Instruction A:
Answer these questions about the article on Mexico's July 4th elections:
(i) In how many of Mexico's thirty-one states did voters go to the polls?
(ii) Which three states did the PRI lose?
(iii) Which two candidates divided Mexico in the 2006 presidential elections?
Instruction B: Output verbatim the stretch of the article on Mexico's July 4th elections from "Mexico’s July 4th" through "Sinaloa, and Puebla.".

Document excerpt:
--------------------------------------------------
Mexico’s July 4th Elections: Defined by Mixed Results
On Sunday, July 4th, voters in twelve of Mexico’s thirty-one states headed to the polls for gubernatorial and other local elections. Many analysts had predicted a sweeping victory for the PRI, which had gained momentum due to the ruling PAN’s failure to significantly improve Mexico’s economy or put a stop to drug violence.
The results of Sunday’s elections, however, proved to be less clear-cut than some had predicted. The PRI did win the majority of the states up for grabs, taking the governorships of nine out of twelve states, including three where they had been out of power for more than ten years. However, they also lost three key states where they have been historically strong: Oaxaca, Sinaloa, and Puebla.
In all three of the states where the PRI was defeated, the winning candidate represented a surprising alliance between two parties: the Partido de la Revolución Democrática (PRD), and the ruling Partido Acción Nacional (PAN). The two parties are usually opposed to one another, with the PRD leaning left while the PAN leans right. Just four years ago, the 2006 presidential elections saw Mexico fiercely divided between two candidates, PRD’s Andrés Manuel López Obrador, commonly known as AMLO, and PAN’s Felipe Calderón. Those elections were extremely close, and although Calderón was eventually declared the winner, many AMLO supporters refused to accept the results, protesting for weeks and accusing PAN of election fraud. The political atmosphere was, to say the least, very polarized.
--------------------------------------------------
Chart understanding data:
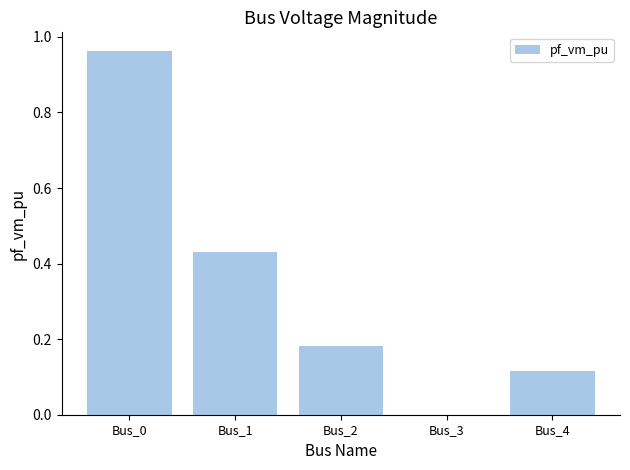

Where is the data nearest to the value 0?

Bus_3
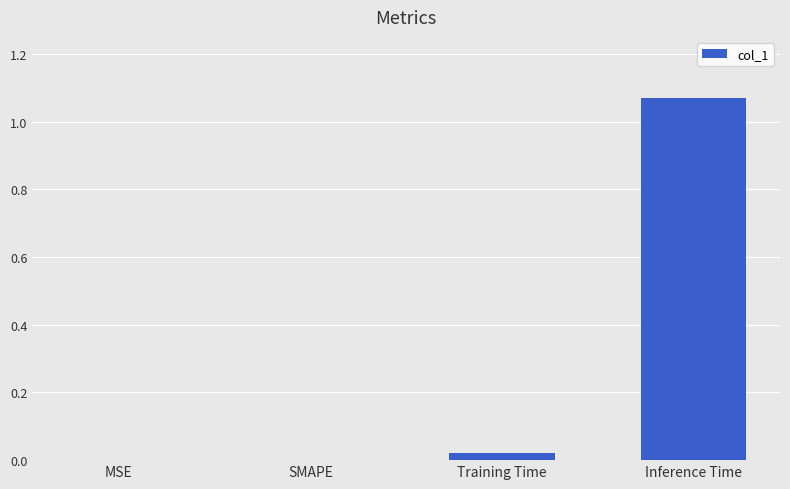

Between MSE and Training Time, which is larger?

Training Time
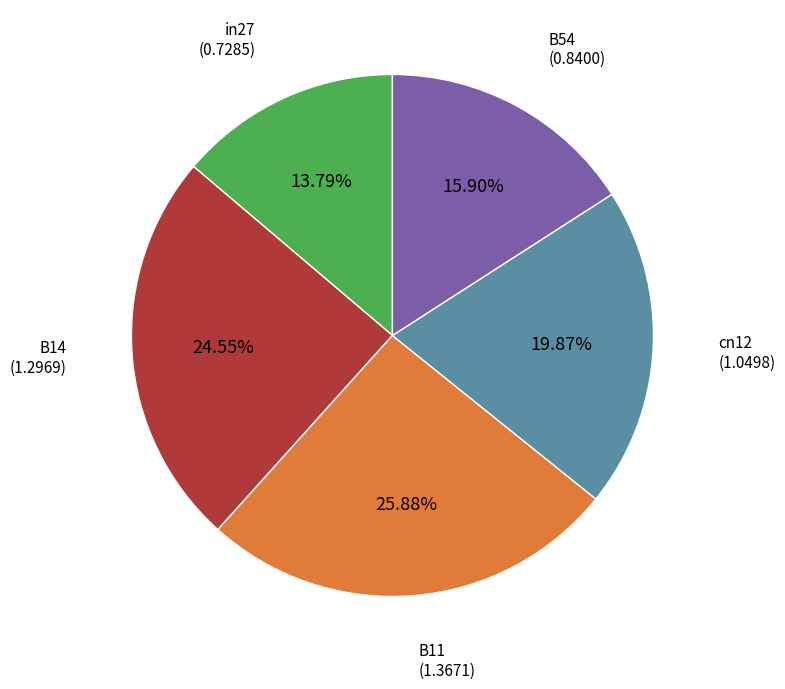

How many slices are in this pie chart?

5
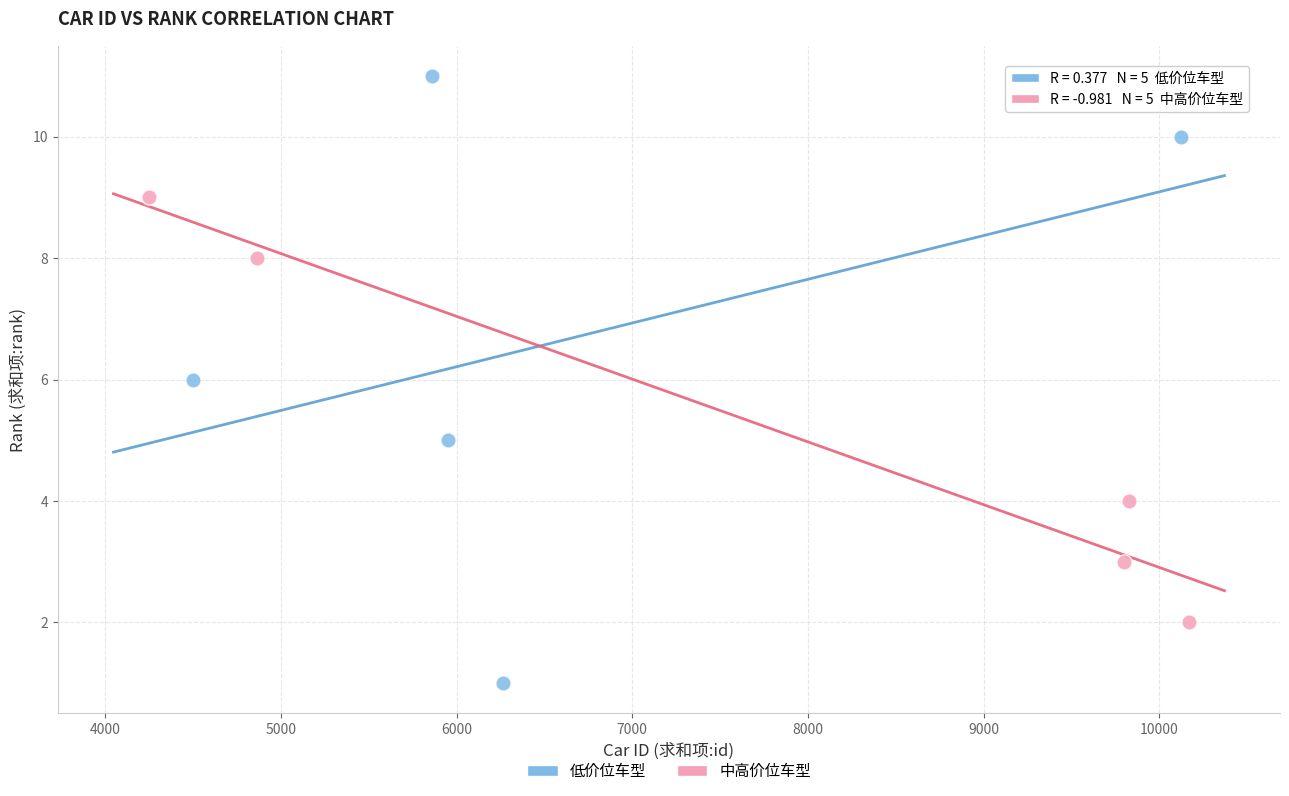

Which series contains the lowest Y value?

低价位车型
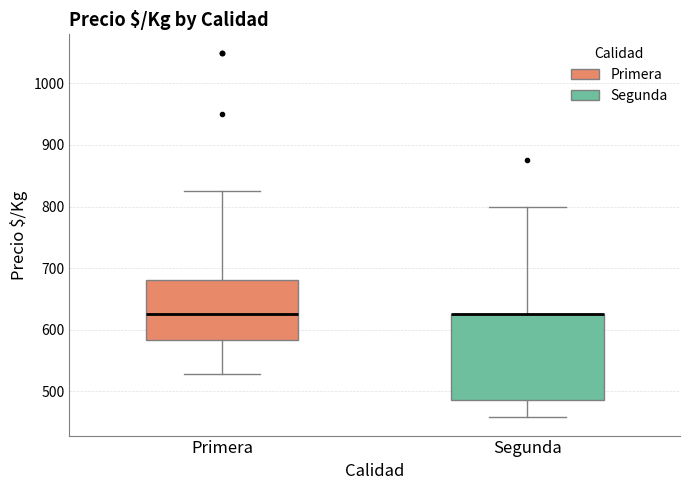

Reading left to right, read every box against the y-axis: the position of its median line, the range the box covers, and the ends of its whiskers. The values are not printed on the chart, so give them approximately, as read against the axis.

Primera: median 630, box 580 to 680, whiskers 530 to 830
Segunda: median 630 (drawn on the box's upper edge), box 490 to 630, whiskers 460 to 800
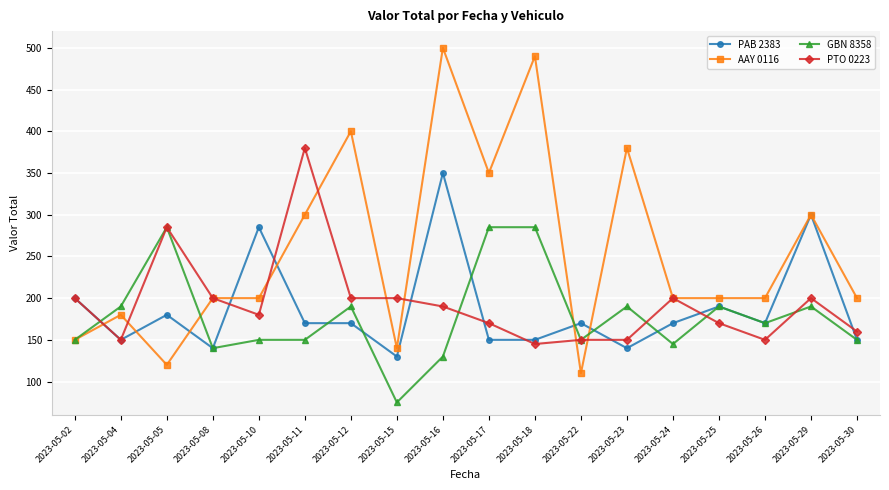

The PTO 0223 series shows 202 at 2023-05-26. True or false?

False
--------------------------------------------------
Exercise result A:
(i) Twelve.
(ii) Oaxaca, Sinaloa, and Puebla.
(iii) Andrés Manuel López Obrador (AMLO) of the PRD and Felipe Calderón of the PAN.

Exercise result B:
Mexico’s July 4th Elections: Defined by Mixed Results
On Sunday, July 4th, voters in twelve of Mexico’s thirty-one states headed to the polls for gubernatorial and other local elections. Many analysts had predicted a sweeping victory for the PRI, which had gained momentum due to the ruling PAN’s failure to significantly improve Mexico’s economy or put a stop to drug violence.
The results of Sunday’s elections, however, proved to be less clear-cut than some had predicted. The PRI did win the majority of the states up for grabs, taking the governorships of nine out of twelve states, including three where they had been out of power for more than ten years. However, they also lost three key states where they have been historically strong: Oaxaca, Sinaloa, and Puebla.